14:20 Uhr, zur Zeit sind 50% der Crew außer Gefecht gesetzt. Husti geht's immer noch schlecht. Dieter, dessen letzte Aktion die Reichung vom letzten Schluck Whiskey war, pennt. Holger befindet sich ebenfalls in der Waagerechten. Aber bei dem ist das normal um diese Uhrzeit, da schläft der immer. Wenigstens sind Grube und Quaddel noch wach und halten gemeinsam mit mir die Stellung.

14:36 Uhr, die Destillate vom heutigen Tag scheinen langsam aber sicher bei mir im Hauptrechner anzukommen. Wenn ich mir den 'Rest' der Crew so anschaue, scheint das bei denen ebenso zu sein. Wir sitzen gemeinsam oben auf der Flybridge und genießen den Tag. Die Welt ist schön!

14:48 Uhr, Grube behauptet, er habe Magenschmerzen. Nach kurzem Überlegen stelle ich fest, daß es mir genau so geht. Quaddel hat die Sache ebenfalls schnell erkannt und nickt auch. Grube holt drei U-Berg. Er begründet das damit, daß wenn er 'ne neue Flasche Jameson geholt hätte, wir da auch bloß keine Ruhe hätten so lange da noch was drin ist. Das ist zwar 'ne sehr gewagte Theorie, aber manchmal ist eben weniger mehr. 

15:00 Uhr, pünktlich auf die Minute wird die Brücke geöffnet. Ich gebe Quaddel die Anweisung sich schon mal mit 'ner Handvoll Euros auszustatten um den Brückenzoll zu entrichten. Überrascht stellen wir fest, daß scheinbar keine Brückengebühr mehr erhoben wird. Jedenfalls steht da keiner mehr mit 'ner 3m langen Holzstange und 'nem Klingelbeutel vorne dran und wartet auf den Einwurf diverser Münzen.

15:16 Uhr, wir befinden uns bereits auf dem Lough Derg. Grube kommt schon wieder mit 'ner Runde U-Berg, und Quaddel lässt noch drei Guinness ein. Nur gut, daß Terryglass schon in Sicht ist. Lange halte ich das nicht mehr aus, es sei denn wir werfen hier vor Ort den Anker.
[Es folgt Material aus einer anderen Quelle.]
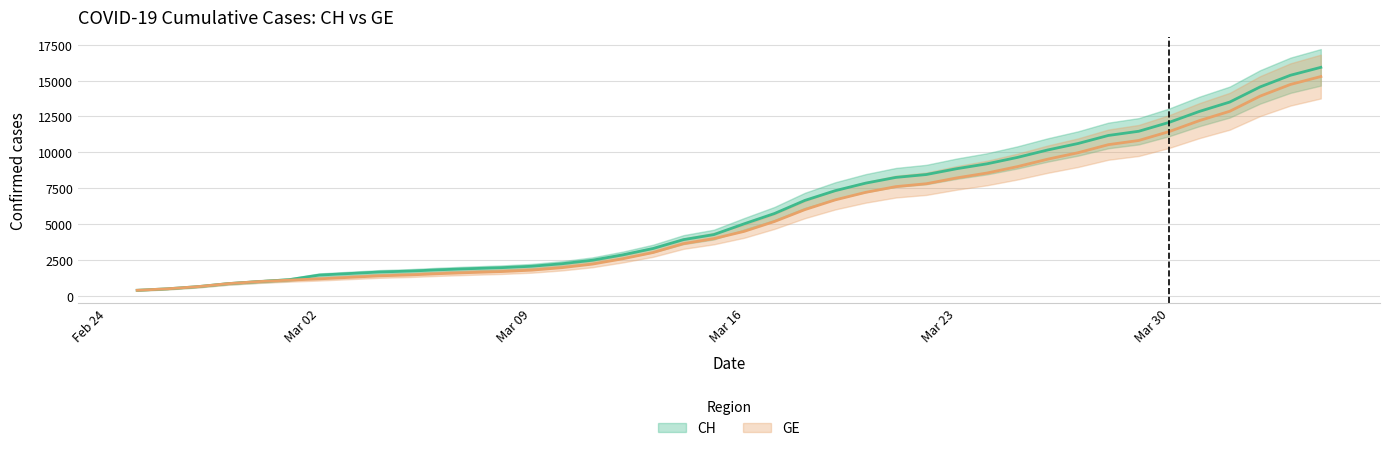

What is the total value across all series at 2020-03-08?

3633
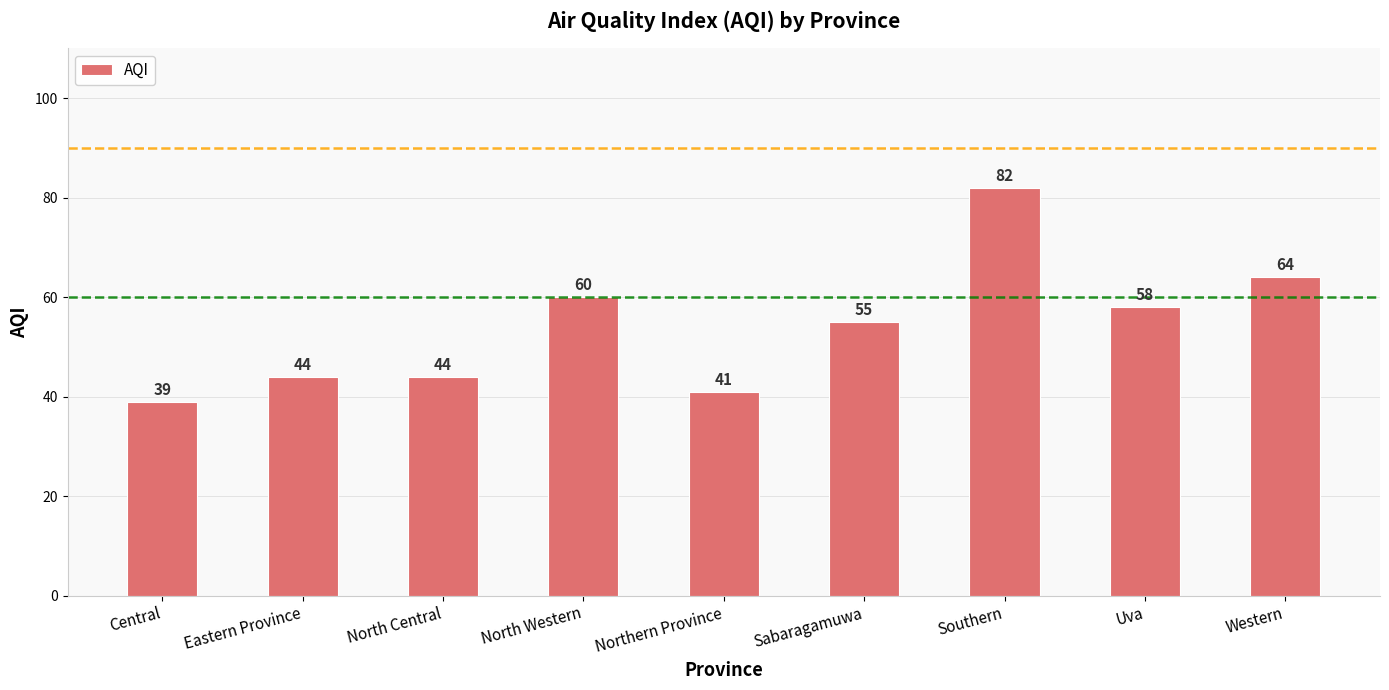

What is the difference between the values at Sabaragamuwa and Eastern Province?

11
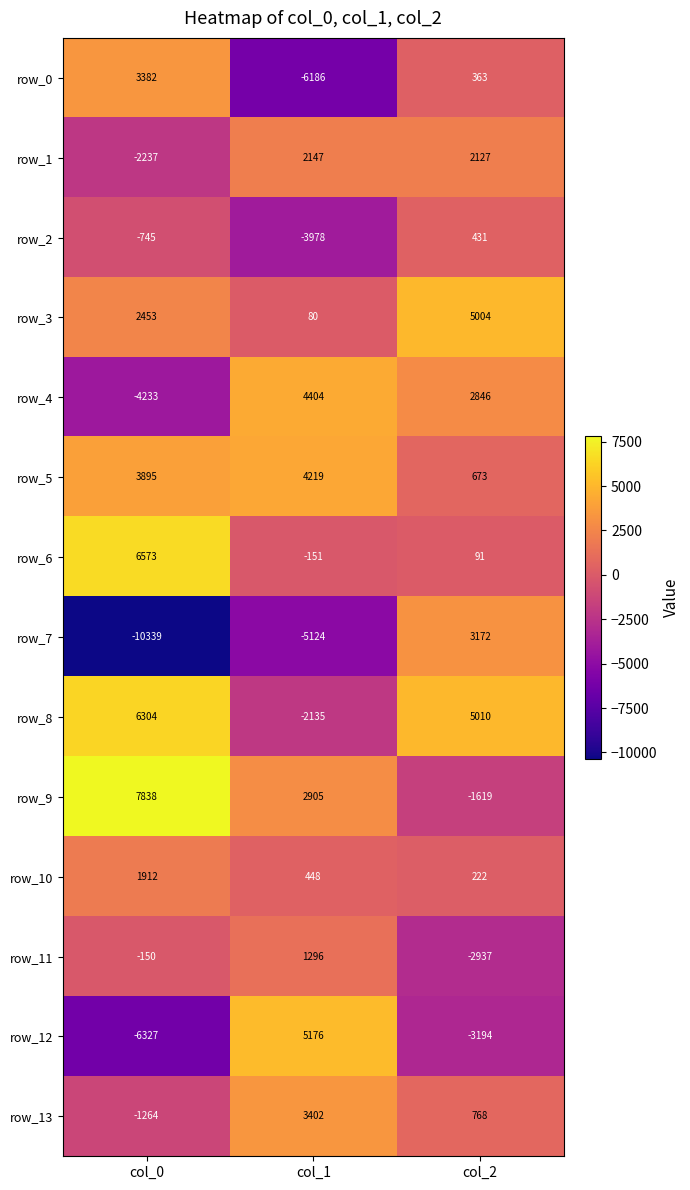

Which category has the highest value in the row_7 series?

col_2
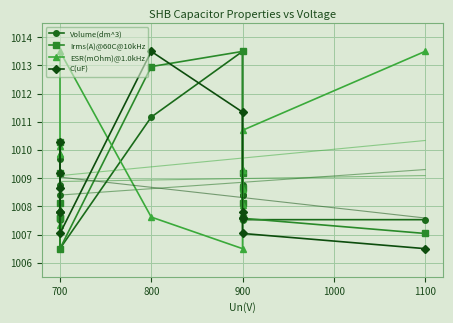

List the series in order of their peak value, lowest first.

Volume(dm^3), Irms(A)@60C@10kHz, ESR(mOhm)@1.0kHz, C(uF)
15.36 Uhr, wir haben an der Außenmauer der Marina angelegt. Im geschützten Innenbereich ist kein Platz mehr. Da ist es komplett überfüllt. Die Boote liegen teilweise schon im dreier Paket nebeneinander. Sowas hab ich in 18 Jahren Irland noch nie erlebt. Bisher haben wir immer reichlich Platz gefunden. Selbst hier in Terryglass haben wir schon mutterseelenallein im Innenbereich gelegen.Allerdings haben wir jetzt ein mittelschweres Problem, und das heißt Smutje. Bei dem Wind und Seegang hier ungeschützt die ganze Nacht draußen liegen, da wird aus meiner Theorie von heute Vormittag bitterer Ersnst. Dann sind wir morgen nämlich definitiv 'Selbstversorger'.

15:50 Uhr, die komplette Crew redet auf mich ein, und fordert mich auf das Boot in den Innenbereich umzusetzen. Ich lehne aber kategorisch ab. Auf jeder Autobahn sind Schilder zu lesen:"Bei Alkohol die Hände weg vom Steuer!". Und ein Auto ist bestimmt einfacher einzuparken als so ein 12m Boot.
Angesichts der Tatsache, daß bei einem Ausfall vom Smutje aber auch der komplette Urlaub schon nach dem ersten Tag zu Ende wäre, lasse ich mich dann doch zu dieser Aktion überreden.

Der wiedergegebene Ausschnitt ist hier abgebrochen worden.